## DESCRIPTION OF THE TASK
Rewrite the material, replacing "Szafka nocna" with "Stolik nocny" wherever it appears and leaving everything else unchanged.

## RECORD SET
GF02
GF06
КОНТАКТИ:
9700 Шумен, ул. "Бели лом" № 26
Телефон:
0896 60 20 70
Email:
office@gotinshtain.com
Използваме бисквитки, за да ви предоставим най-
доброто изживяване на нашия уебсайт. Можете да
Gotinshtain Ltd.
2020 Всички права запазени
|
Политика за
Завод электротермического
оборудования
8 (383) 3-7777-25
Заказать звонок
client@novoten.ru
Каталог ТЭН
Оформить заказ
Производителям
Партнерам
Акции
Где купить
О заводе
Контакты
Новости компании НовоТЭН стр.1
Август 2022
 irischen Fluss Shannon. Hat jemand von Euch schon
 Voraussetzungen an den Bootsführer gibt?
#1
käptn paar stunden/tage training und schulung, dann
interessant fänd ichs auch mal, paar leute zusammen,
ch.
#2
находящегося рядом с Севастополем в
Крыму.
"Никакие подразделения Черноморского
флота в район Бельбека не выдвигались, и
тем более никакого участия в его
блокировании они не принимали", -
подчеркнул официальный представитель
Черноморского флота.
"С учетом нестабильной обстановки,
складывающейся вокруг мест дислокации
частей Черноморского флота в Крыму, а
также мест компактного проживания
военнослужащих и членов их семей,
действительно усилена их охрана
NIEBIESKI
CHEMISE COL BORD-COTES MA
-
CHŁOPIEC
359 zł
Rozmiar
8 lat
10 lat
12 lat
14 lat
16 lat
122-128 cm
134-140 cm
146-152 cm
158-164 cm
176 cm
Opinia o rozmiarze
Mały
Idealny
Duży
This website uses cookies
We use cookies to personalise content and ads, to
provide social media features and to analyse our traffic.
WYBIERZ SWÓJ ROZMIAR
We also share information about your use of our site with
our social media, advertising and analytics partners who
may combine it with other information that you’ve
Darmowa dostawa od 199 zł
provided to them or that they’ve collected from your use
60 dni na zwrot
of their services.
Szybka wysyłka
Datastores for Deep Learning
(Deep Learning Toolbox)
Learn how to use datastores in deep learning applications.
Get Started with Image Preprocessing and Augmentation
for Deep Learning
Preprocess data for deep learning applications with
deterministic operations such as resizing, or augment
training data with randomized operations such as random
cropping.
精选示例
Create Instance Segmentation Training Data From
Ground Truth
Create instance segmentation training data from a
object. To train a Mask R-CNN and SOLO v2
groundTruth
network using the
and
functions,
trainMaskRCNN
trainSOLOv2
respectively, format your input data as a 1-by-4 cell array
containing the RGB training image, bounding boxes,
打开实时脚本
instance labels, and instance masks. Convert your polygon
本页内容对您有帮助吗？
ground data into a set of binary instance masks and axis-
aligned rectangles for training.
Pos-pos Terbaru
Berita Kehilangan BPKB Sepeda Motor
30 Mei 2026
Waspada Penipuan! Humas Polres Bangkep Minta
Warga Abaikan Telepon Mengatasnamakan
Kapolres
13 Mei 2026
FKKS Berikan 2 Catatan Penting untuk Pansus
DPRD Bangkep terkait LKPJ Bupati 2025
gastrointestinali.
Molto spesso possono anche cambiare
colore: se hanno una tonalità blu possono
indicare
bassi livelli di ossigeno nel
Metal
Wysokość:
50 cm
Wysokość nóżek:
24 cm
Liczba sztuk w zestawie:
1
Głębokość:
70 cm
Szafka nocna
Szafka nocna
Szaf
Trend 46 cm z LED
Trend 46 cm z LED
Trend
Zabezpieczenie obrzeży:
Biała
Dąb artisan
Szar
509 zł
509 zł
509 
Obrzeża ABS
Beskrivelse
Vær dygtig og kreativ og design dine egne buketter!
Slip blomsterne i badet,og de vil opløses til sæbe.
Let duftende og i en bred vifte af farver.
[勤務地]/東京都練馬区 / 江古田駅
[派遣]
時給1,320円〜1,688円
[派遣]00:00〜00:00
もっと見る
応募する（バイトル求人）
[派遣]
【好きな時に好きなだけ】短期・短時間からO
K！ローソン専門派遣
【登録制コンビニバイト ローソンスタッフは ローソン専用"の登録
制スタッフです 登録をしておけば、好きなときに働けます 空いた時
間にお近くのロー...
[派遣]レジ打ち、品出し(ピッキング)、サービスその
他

## TASK RESPONSE
GF02
GF06
КОНТАКТИ:
9700 Шумен, ул. "Бели лом" № 26
Телефон:
0896 60 20 70
Email:
office@gotinshtain.com
Използваме бисквитки, за да ви предоставим най-
доброто изживяване на нашия уебсайт. Можете да
Gotinshtain Ltd.
2020 Всички права запазени
|
Политика за
Завод электротермического
оборудования
8 (383) 3-7777-25
Заказать звонок
client@novoten.ru
Каталог ТЭН
Оформить заказ
Производителям
Партнерам
Акции
Где купить
О заводе
Контакты
Новости компании НовоТЭН стр.1
Август 2022
 irischen Fluss Shannon. Hat jemand von Euch schon
 Voraussetzungen an den Bootsführer gibt?
#1
käptn paar stunden/tage training und schulung, dann
interessant fänd ichs auch mal, paar leute zusammen,
ch.
#2
находящегося рядом с Севастополем в
Крыму.
"Никакие подразделения Черноморского
флота в район Бельбека не выдвигались, и
тем более никакого участия в его
блокировании они не принимали", -
подчеркнул официальный представитель
Черноморского флота.
"С учетом нестабильной обстановки,
складывающейся вокруг мест дислокации
частей Черноморского флота в Крыму, а
также мест компактного проживания
военнослужащих и членов их семей,
действительно усилена их охрана
NIEBIESKI
CHEMISE COL BORD-COTES MA
-
CHŁOPIEC
359 zł
Rozmiar
8 lat
10 lat
12 lat
14 lat
16 lat
122-128 cm
134-140 cm
146-152 cm
158-164 cm
176 cm
Opinia o rozmiarze
Mały
Idealny
Duży
This website uses cookies
We use cookies to personalise content and ads, to
provide social media features and to analyse our traffic.
WYBIERZ SWÓJ ROZMIAR
We also share information about your use of our site with
our social media, advertising and analytics partners who
may combine it with other information that you’ve
Darmowa dostawa od 199 zł
provided to them or that they’ve collected from your use
60 dni na zwrot
of their services.
Szybka wysyłka
Datastores for Deep Learning
(Deep Learning Toolbox)
Learn how to use datastores in deep learning applications.
Get Started with Image Preprocessing and Augmentation
for Deep Learning
Preprocess data for deep learning applications with
deterministic operations such as resizing, or augment
training data with randomized operations such as random
cropping.
精选示例
Create Instance Segmentation Training Data From
Ground Truth
Create instance segmentation training data from a
object. To train a Mask R-CNN and SOLO v2
groundTruth
network using the
and
functions,
trainMaskRCNN
trainSOLOv2
respectively, format your input data as a 1-by-4 cell array
containing the RGB training image, bounding boxes,
打开实时脚本
instance labels, and instance masks. Convert your polygon
本页内容对您有帮助吗？
ground data into a set of binary instance masks and axis-
aligned rectangles for training.
Pos-pos Terbaru
Berita Kehilangan BPKB Sepeda Motor
30 Mei 2026
Waspada Penipuan! Humas Polres Bangkep Minta
Warga Abaikan Telepon Mengatasnamakan
Kapolres
13 Mei 2026
FKKS Berikan 2 Catatan Penting untuk Pansus
DPRD Bangkep terkait LKPJ Bupati 2025
gastrointestinali.
Molto spesso possono anche cambiare
colore: se hanno una tonalità blu possono
indicare
bassi livelli di ossigeno nel
Metal
Wysokość:
50 cm
Wysokość nóżek:
24 cm
Liczba sztuk w zestawie:
1
Głębokość:
70 cm
Stolik nocny
Stolik nocny
Szaf
Trend 46 cm z LED
Trend 46 cm z LED
Trend
Zabezpieczenie obrzeży:
Biała
Dąb artisan
Szar
509 zł
509 zł
509 
Obrzeża ABS
Beskrivelse
Vær dygtig og kreativ og design dine egne buketter!
Slip blomsterne i badet,og de vil opløses til sæbe.
Let duftende og i en bred vifte af farver.
[勤務地]/東京都練馬区 / 江古田駅
[派遣]
時給1,320円〜1,688円
[派遣]00:00〜00:00
もっと見る
応募する（バイトル求人）
[派遣]
【好きな時に好きなだけ】短期・短時間からO
K！ローソン専門派遣
【登録制コンビニバイト ローソンスタッフは ローソン専用"の登録
制スタッフです 登録をしておけば、好きなときに働けます 空いた時
間にお近くのロー...
[派遣]レジ打ち、品出し(ピッキング)、サービスその
他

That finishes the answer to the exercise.